The sailors, the Indian, and the stolen burro were never seen again.
As to the mozo, a Sulaco man--his wife paid for some masses, and the poor four-footed beast, being without sin, had been probably permitted to die; but the two gringos, spectral and alive, are believed to be dwelling to this day amongst the rocks, under the fatal spell of their success.
Their souls cannot tear themselves away from their bodies mounting guard over the discovered treasure.
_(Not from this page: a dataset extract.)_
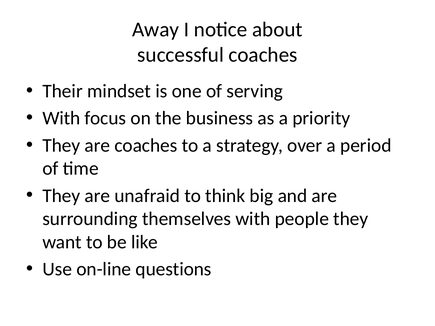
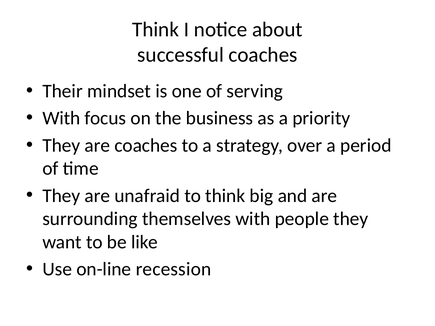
Away at (156, 29): Away -> Think
questions: questions -> recession
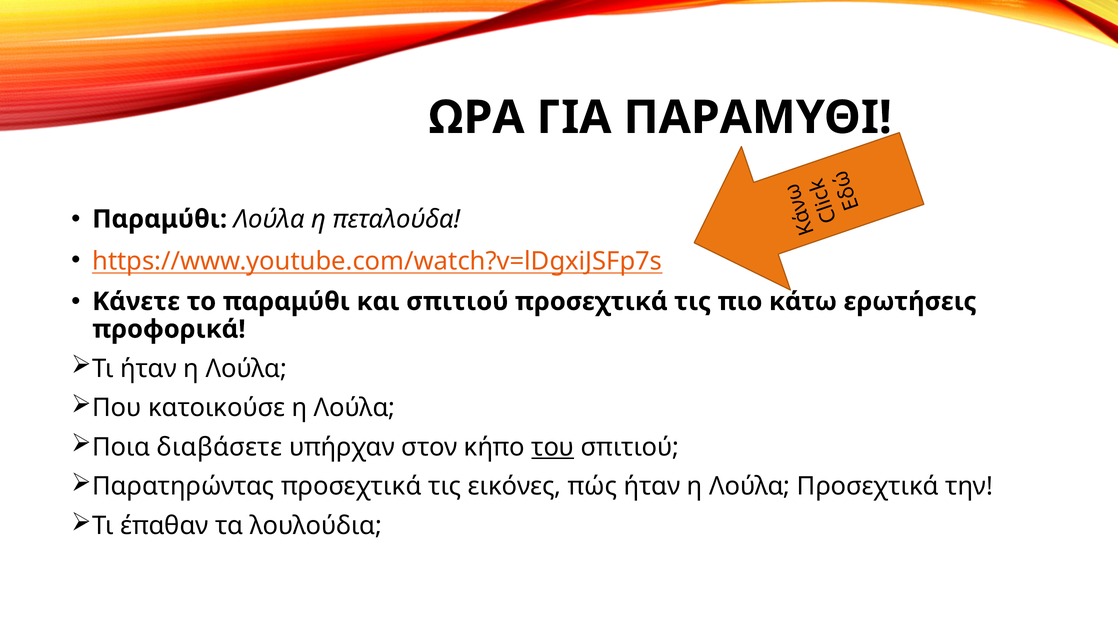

They are now rich and hungry and thirsty--a strange theory of tenacious gringo ghosts suffering in their starved and parched flesh of defiant heretics, where a Christian would have renounced and been released. These, then, are the legendary inhabitants of Azuera guarding its forbidden wealth; and the shadow on the sky on one side with the round patch of blue haze blurring the bright skirt of the horizon on the other, mark the two outermost points of the bend which bears the name of Golfo Placido, because never a strong wind had been known to blow upon its waters. On crossing the imaginary line drawn from Punta Mala to Azuera the ships from Europe bound to Sulaco lose at once the strong breezes of the ocean.